Z kuşağının en büyük mensubu bugün 19 yaşında. Ben 19-20 yaşlarındayken dünyanın ne kadar farkındaydım diye düşündüğümde ise cevap hiç de iç açıcı değil. Y kuşağı mensu­bu olarak biz, bu kadar farkında olarak yetiş­tirilmedik. Hoş, Z kuşağını ne kadar yetiştire­bildik veya yetiştirebiliyoruz, o da bu yazının konusu işte.

Z kuşağı hızlı, teknolojiyi parmağının ucun­da oynatıyor. Z kuşağının neredeyse yarısı akıllı telefonlardaki parmak hareketleriyle yaşanan bir dünyaya doğdu. Eskiler sabahlara kadar sohbetler ederek sosyalleşirlerdi, bizler sabaha kadar elimizde telefonla yalnızlığımız­da yok olma tehlikesindeyiz. Sosyal ağlarda­ki yüzlerce, binlerce takipçi bizimle iletişim kurmaktan çok uzakta. Kendimiz gibi olmayı bırakalı ve başkaları için yaşamaya başlayalı epey bir müddet oldu. Fakat Z kuşağı zehir gibi akıllı. İçine doğdukları bu teknolojiyi yönetmesini çok iyi biliyorlar. Onlar dünyayı böyle bildi, bizim gibi ya da bizden eski ku­şaklar gibi adapte olmak zorunda kalmadı. Tabii onların da başka mücadeleleri var; iklim değişikliğinin etkileriyle yaşamak zorundalar. Kaldı ki, hiç katkıları olmayan bir yıkımın et­kilerini düzeltmelerini bekliyoruz. İşte bura­da destek olmak boynumuzun borcu.

Sanılanın aksine, telefonla haşır neşir olma­sına rağmen yalnızca onunla mutlu olmayan bir nesil aslında Z kuşağı; yüz yüze iletişimi, paylaşımda bulunmayı, öğrenmeyi ve üret­meyi oldukça değerli görüyorlar. Yaşları genç, enerjileri yüksek. Yalnızca yol gösterilmeye ihtiyaçları var. Bu yol gösterme ise ancak eği­timle sağlanabilir. Eğitim dediğimiz kocaman olgu aslında öğrencilere hayatta kalma ve on­lara kendilerinin en iyi hallerine ulaşabilme­leri için gerekli olan becerileri kazandırması beklenen uzunca bir süreç. Üzerine araştır­malar yapılan, sayfalarca kitaplar yazılan eği­timin nihai amacı budur. Peki bunu ne kadar sağlayabiliyoruz?

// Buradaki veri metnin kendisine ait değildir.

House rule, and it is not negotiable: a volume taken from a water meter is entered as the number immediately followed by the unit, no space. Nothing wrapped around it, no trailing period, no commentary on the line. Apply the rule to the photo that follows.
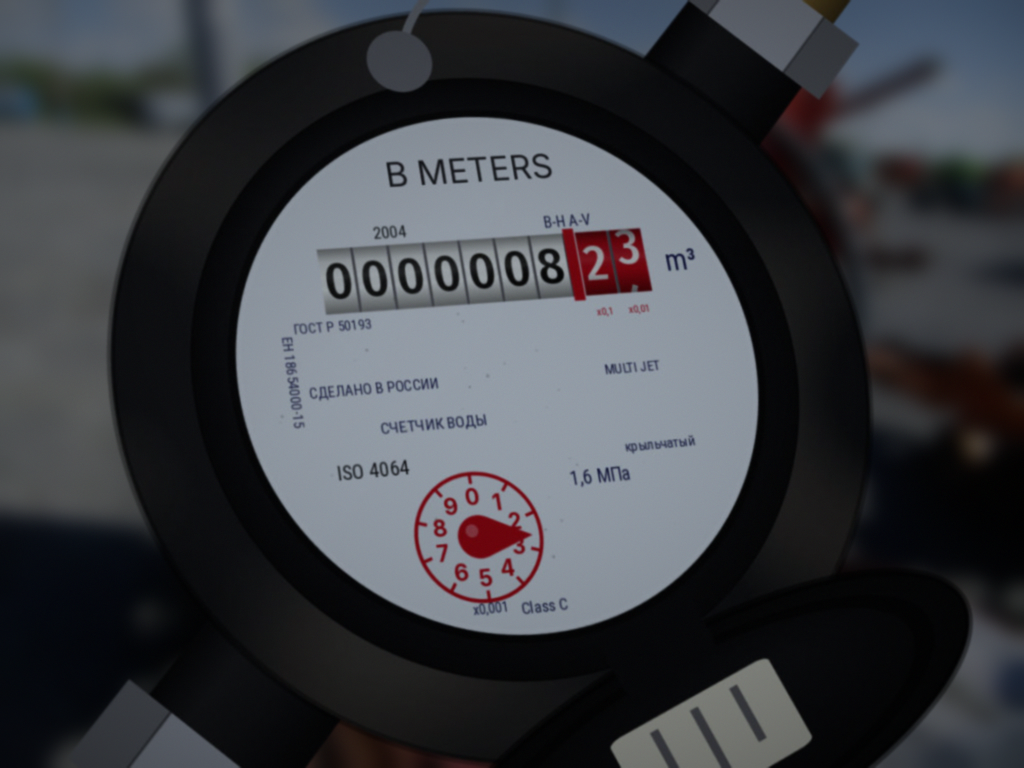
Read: 8.232m³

Milli Eğitim Bakanı Ziya Selçuk öğretmen eğitimleri ile ilgili konuştuğu bir videoda ko­nunun önemini şöyle vurguluyor; “2023 viz­yonunda öğretmenleri merkeze alan bir bakış açısıyla yol alacağız dedim. Çünkü bir öğ­retmene fırsat verilirse, değer verilirse neler yapabileceğini, hangi kapıları açabileceğini ve öğrencilerini, sınıfını hatta okulunu nere­lere götürebileceğini biliyorum.” Dolayısıyla öğretmenler önemli. Çok konuşulan ve ideal eğitim sistemi diye örnek gösterilen Finlandi­ya eğitim modelinin çok önemli ölçüde öğret­men güçlendirmesi üzerine kurulu olmasına da şaşırmamak lazım.

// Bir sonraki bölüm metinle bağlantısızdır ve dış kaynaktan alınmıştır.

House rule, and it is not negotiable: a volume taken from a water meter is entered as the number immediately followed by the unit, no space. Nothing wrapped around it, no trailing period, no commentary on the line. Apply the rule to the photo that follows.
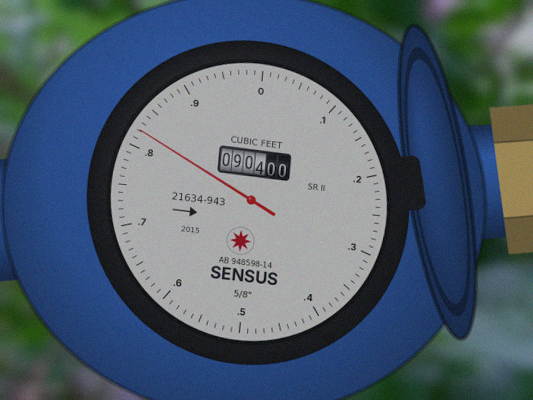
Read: 90399.82ft³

Nesiller arası farklar hep vardı, hep de olacak. Belki bir “babyboomer” ile Z kuşağı mensubu arasındaki farklar kadar keskin değil ama yine de olacaktır. Bu farklardan öğrenecek çok şey olması bir yana, orta noktada buluşabilmek ve benzer dilden konuşabilmek gerekli. İşte öğretmen güçlendirmesi bunun için önemli. Eğitim fakültelerinde verilen eğitim yetersiz. Dünyanın en kaliteli eğitimini bile almış olsa bir öğretmen, hayattan kopuk bir şekilde, yal­nızca yıllardır kullanılan ders kitaplarındaki bilgileri aktarmayı kendisine ödev edindiği takdirde vay halimize! İşte orada eğitimden söz edilemez. Dolayısıyla Ziya öğretmen çok haklı, öğretmen eğitimleri önemli!

Psikolojik ve becerisel olarak güçlendirmek, gündemi takip etmelerini desteklemek, şart­larını iyileştirmek toplumların mimarları olan öğretmenler için oldukça elzem ve kıymetli.

Z kuşağı henüz iş hayatında değil, hatta en büyüğü 19 yaşında. Dolayısıyla bazı davra­nışlarını gözlemlemek şu an için mümkün değil fakat davranış oluşturmak mümkün. Bu davranışları oluşturacaklar ise eğitimciler; öğ­retmenler, müdürler, eğitim tasarımcıları. Bu kolektif bir çalışmanın ürünü olacak.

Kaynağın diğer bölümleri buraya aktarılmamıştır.